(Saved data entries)
[Start of Attachment]

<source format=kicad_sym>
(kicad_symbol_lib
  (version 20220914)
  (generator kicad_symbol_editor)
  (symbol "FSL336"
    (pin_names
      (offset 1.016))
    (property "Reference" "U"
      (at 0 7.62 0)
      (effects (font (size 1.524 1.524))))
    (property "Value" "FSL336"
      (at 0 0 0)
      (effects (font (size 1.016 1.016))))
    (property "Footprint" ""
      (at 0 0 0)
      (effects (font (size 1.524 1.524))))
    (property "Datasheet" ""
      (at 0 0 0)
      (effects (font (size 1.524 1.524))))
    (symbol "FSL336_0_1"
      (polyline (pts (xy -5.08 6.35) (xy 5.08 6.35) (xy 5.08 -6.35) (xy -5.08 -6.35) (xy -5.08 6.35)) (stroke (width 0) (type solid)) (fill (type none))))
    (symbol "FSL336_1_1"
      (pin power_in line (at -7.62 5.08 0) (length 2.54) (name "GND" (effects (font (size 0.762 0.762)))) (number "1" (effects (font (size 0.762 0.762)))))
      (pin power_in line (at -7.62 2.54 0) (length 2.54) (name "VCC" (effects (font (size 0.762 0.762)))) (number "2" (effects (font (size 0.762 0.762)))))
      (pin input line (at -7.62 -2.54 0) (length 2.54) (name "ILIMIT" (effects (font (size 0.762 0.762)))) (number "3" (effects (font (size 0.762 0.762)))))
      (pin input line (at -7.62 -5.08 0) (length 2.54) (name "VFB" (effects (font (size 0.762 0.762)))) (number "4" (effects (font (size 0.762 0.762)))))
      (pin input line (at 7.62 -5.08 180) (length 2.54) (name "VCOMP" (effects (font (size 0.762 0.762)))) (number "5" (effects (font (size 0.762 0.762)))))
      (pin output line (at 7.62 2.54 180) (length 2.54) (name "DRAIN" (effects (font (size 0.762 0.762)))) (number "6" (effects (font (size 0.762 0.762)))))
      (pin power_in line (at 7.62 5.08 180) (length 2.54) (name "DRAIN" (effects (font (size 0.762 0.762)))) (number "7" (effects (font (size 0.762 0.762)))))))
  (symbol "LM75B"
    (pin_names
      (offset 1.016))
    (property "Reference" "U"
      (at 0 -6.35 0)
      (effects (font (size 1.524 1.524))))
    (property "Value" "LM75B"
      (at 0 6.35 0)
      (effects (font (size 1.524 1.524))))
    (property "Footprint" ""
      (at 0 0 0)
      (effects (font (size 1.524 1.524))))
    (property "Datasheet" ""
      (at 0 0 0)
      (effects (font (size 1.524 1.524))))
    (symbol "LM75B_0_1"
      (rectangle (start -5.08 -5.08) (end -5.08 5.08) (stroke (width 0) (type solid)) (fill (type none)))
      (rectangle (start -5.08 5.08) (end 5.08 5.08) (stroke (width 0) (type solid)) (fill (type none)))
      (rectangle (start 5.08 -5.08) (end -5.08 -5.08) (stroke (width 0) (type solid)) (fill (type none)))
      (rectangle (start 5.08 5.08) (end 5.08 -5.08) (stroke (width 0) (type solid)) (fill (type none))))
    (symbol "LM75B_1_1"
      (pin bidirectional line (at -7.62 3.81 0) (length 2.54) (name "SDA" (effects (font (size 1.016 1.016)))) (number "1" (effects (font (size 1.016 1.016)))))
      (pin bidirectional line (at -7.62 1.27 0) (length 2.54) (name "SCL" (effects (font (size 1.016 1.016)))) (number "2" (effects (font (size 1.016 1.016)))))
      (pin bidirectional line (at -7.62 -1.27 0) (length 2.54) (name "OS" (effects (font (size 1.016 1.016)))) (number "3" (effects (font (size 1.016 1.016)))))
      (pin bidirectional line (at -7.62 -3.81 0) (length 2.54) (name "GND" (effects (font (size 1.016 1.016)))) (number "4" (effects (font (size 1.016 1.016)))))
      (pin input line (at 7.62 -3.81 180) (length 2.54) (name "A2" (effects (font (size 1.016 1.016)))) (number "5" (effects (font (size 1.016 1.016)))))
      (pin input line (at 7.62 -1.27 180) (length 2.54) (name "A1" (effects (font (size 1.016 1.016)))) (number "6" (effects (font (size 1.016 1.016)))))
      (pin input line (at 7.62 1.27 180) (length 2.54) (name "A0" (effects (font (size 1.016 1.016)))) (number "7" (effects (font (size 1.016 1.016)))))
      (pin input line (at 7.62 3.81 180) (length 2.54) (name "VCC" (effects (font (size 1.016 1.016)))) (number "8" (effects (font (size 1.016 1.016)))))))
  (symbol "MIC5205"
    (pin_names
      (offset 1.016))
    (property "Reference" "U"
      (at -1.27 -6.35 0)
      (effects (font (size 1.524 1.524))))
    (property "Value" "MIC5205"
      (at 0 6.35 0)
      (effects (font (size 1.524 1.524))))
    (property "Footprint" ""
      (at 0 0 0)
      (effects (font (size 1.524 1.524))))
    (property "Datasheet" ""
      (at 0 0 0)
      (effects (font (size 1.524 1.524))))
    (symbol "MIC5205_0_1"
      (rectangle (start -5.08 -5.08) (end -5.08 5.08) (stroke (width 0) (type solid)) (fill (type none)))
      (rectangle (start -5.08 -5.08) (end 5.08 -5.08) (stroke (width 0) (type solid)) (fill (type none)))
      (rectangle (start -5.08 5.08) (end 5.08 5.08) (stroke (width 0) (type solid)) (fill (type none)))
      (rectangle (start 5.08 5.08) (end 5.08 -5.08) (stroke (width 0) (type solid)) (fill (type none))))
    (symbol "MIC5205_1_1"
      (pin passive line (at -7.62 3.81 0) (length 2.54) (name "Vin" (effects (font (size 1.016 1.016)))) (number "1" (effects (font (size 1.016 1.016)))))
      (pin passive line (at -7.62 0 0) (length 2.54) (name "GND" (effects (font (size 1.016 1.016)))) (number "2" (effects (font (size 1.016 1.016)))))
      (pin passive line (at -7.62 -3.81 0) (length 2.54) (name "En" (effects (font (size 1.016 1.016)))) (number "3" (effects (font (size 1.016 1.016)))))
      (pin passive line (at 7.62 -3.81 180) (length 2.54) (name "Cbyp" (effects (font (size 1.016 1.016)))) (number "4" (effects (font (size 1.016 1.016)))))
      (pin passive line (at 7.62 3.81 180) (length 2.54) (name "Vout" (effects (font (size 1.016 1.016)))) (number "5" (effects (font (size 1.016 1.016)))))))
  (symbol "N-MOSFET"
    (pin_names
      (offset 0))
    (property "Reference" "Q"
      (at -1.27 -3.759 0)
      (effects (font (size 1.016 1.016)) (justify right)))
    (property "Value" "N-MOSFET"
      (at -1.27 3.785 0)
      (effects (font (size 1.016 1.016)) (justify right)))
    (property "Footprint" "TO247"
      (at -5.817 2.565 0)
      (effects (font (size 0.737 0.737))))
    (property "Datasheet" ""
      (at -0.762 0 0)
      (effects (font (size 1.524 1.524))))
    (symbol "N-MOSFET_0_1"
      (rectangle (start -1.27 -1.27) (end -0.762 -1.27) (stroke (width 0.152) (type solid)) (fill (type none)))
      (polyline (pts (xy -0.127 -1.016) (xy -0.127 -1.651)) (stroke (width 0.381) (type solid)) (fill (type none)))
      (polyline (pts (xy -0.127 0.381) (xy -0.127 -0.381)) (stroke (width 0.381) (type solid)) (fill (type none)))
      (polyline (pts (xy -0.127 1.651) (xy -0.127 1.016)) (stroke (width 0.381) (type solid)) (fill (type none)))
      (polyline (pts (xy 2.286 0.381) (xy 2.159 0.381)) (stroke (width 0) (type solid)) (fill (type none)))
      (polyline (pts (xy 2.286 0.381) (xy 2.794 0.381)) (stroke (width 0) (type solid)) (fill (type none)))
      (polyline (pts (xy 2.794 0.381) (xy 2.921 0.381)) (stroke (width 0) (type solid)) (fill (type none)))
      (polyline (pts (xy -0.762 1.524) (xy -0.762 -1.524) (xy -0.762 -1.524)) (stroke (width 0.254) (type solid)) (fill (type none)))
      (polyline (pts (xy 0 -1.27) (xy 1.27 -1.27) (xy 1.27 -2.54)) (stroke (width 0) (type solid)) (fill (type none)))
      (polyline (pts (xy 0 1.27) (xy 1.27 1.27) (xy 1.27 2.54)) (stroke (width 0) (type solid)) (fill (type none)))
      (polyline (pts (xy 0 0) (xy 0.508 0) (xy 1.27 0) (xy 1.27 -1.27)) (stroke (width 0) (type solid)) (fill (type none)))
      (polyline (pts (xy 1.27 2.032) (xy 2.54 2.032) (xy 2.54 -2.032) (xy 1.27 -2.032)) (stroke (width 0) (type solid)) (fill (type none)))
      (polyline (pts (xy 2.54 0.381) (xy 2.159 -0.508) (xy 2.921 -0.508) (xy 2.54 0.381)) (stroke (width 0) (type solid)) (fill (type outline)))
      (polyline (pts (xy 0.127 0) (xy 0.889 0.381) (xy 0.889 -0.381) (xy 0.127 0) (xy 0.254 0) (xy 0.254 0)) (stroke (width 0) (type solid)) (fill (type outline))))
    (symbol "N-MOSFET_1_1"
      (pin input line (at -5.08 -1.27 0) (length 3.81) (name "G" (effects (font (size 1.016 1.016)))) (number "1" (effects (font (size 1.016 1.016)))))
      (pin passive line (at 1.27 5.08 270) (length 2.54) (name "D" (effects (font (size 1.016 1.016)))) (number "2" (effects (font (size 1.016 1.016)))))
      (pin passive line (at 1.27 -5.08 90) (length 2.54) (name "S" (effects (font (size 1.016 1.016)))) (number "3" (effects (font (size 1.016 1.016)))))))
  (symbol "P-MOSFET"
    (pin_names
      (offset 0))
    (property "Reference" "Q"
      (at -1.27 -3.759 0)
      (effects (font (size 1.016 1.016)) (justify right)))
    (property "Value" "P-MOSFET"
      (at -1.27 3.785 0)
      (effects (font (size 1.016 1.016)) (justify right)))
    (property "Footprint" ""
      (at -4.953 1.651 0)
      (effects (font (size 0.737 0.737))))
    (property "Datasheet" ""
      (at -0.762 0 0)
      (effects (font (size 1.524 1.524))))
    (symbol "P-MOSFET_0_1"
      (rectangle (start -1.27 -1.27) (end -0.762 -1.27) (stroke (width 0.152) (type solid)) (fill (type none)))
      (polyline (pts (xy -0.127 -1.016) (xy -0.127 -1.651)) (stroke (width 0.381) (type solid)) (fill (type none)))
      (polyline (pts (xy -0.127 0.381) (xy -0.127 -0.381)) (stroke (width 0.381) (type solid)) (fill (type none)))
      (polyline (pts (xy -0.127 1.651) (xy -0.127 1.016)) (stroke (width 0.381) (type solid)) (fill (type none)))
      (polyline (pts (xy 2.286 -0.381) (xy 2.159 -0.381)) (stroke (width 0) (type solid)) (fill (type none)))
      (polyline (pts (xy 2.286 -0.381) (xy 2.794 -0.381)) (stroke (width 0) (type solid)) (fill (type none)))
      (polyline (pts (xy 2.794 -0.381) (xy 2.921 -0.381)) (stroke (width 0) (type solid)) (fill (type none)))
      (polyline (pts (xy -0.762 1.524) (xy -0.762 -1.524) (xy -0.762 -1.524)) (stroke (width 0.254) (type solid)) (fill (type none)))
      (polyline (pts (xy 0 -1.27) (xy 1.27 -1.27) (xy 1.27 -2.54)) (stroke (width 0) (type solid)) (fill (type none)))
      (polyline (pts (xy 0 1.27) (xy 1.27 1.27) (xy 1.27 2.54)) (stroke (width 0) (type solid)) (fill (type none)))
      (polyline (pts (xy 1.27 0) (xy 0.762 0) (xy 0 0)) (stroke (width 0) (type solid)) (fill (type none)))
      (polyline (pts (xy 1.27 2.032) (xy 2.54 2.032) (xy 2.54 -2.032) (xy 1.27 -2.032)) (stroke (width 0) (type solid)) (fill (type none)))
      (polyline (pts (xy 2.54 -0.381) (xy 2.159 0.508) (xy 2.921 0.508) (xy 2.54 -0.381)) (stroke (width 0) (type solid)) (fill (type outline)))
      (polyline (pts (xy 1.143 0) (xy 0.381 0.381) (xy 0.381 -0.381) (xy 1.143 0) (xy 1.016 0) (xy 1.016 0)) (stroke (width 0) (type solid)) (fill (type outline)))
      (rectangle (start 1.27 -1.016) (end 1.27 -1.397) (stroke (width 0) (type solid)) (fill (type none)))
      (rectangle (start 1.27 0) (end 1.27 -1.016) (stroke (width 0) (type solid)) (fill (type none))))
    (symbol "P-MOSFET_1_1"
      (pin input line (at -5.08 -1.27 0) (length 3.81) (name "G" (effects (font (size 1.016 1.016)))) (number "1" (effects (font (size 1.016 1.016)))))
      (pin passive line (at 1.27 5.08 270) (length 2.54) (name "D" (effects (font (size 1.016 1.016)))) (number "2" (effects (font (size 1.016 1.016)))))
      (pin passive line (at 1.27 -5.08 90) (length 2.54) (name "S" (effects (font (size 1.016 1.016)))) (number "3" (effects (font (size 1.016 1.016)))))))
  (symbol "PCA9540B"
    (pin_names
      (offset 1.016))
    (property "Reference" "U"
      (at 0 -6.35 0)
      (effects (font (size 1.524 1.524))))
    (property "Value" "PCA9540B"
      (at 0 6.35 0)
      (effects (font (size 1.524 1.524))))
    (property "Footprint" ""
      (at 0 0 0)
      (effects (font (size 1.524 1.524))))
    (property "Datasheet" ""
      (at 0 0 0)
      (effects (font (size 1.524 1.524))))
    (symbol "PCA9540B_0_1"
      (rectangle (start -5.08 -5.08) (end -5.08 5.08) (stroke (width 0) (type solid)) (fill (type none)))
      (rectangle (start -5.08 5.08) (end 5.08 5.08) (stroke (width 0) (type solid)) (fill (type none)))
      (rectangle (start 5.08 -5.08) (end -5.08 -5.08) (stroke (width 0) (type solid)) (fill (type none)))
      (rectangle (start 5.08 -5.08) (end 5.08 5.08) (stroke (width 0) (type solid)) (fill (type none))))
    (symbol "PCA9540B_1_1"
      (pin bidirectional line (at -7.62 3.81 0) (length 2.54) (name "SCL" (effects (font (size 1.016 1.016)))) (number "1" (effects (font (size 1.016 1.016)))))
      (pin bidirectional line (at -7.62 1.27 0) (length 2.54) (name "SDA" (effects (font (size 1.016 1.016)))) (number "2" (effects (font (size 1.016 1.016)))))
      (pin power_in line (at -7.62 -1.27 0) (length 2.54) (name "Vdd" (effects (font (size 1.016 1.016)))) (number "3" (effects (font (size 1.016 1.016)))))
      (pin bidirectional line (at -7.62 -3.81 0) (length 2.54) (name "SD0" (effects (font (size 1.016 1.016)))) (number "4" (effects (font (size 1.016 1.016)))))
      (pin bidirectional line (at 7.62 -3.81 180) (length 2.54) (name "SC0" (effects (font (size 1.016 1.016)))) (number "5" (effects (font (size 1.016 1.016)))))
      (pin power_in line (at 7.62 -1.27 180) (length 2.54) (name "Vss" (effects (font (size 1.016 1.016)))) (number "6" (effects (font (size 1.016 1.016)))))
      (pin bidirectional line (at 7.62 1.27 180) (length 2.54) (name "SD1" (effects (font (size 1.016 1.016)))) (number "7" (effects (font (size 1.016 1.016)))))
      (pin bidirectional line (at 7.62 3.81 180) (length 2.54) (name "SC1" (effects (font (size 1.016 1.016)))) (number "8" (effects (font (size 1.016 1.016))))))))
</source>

[End of Attachment]

WORK REQUEST>
Your answer must be the lines from the first line of the records through the line containing "(pin power_in line (at -7.62 5.08", copied exactly.

RESULT OF THIS TASK>
<source format=kicad_sym>
(kicad_symbol_lib
  (version 20220914)
  (generator kicad_symbol_editor)
  (symbol "FSL336"
    (pin_names
      (offset 1.016))
    (property "Reference" "U"
      (at 0 7.62 0)
      (effects (font (size 1.524 1.524))))
    (property "Value" "FSL336"
      (at 0 0 0)
      (effects (font (size 1.016 1.016))))
    (property "Footprint" ""
      (at 0 0 0)
      (effects (font (size 1.524 1.524))))
    (property "Datasheet" ""
      (at 0 0 0)
      (effects (font (size 1.524 1.524))))
    (symbol "FSL336_0_1"
      (polyline (pts (xy -5.08 6.35) (xy 5.08 6.35) (xy 5.08 -6.35) (xy -5.08 -6.35) (xy -5.08 6.35)) (stroke (width 0) (type solid)) (fill (type none))))
    (symbol "FSL336_1_1"
      (pin power_in line (at -7.62 5.08 0) (length 2.54) (name "GND" (effects (font (size 0.762 0.762)))) (number "1" (effects (font (size 0.762 0.762)))))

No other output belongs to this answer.